Other Medications for Fibromyalgia
- Over-the-counter medications: Non-steroidal anti-inflammatory drugs (NSAIDs)—ibuprofen and aspirin—are not effective in treating fibromyalgia symptoms when used alone, but they may help decrease pain when used with another fibromyalgia medication. Acetaminophen can also be used to treat "ordinary" pains of fibromyalgia, such as headaches.
- Benzodiazepines: Xanax and Valium are 2 examples of benzodiazepines, and they can help relax muscles and improve quality of sleep. They work by depressing the central nervous system but are addictive, so you should use them under careful doctor's supervision.
- Non-narcotic analgesics: These medications, such as tramadol (Ultram), are stronger than acetaminophen but are not as addictive as narcotics. They help your brain regulate pain perception.
- Opioid pain relievers: Medications, such as oxycodone (OxyContin), should only be used if other medication options are not successful.

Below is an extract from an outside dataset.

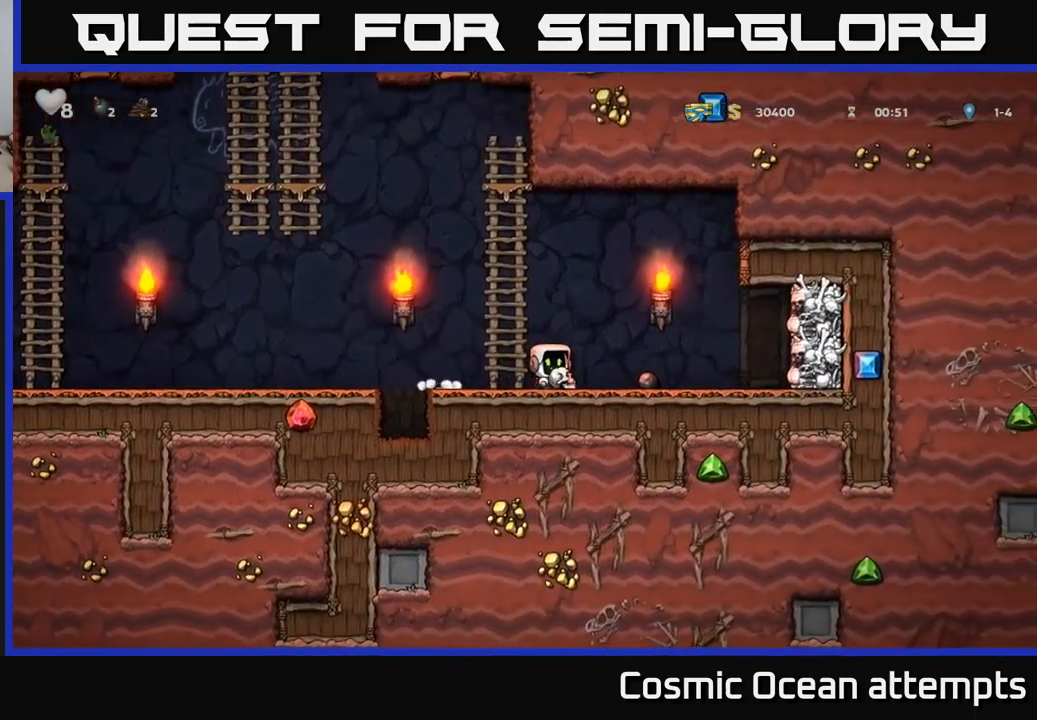
{"buttons": ["DPAD_LEFT"], "left_stick": "center", "events": [[17, "DPAD_DOWN", "up"], [67, "X", "up"], [150, "A", "down"], [283, "A", "up"]]}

Other Treatments for Fibromyalgia
Besides medications, there are several other treatments for fibromyalgia. Chiropractic treatment can work to reduce your pain, while physical therapy may help you manage pain and other symptoms as well.
To address the psychological aspects of pain, your doctor may recommend you visit a psychologist or psychiatrist. Because fibromyalgia can lead to anxiety and depression, a psychologist may help address these emotional factors.
Complementary and alternative medicine (CAM) can also help treat your pain and other symptoms. Common CAM treatments are: acupuncture, massage, and meditation.
Additionally, other lifestyle tips can help with fibromyalgia:
- Get enough sleep: Aim for at least 8 hours every night.
- Exercise regularly: Physical activity increases your energy, strengthens your muscles, and helps you sleep better.
- Eat a variety of healthy foods: Eat plenty of fruits, vegetables, and whole grains.
Before beginning your fibromyalgia treatment plan, talk to your doctor about all of your treatments options. You may need to incorporate a variety of treatments to get maximum pain relief.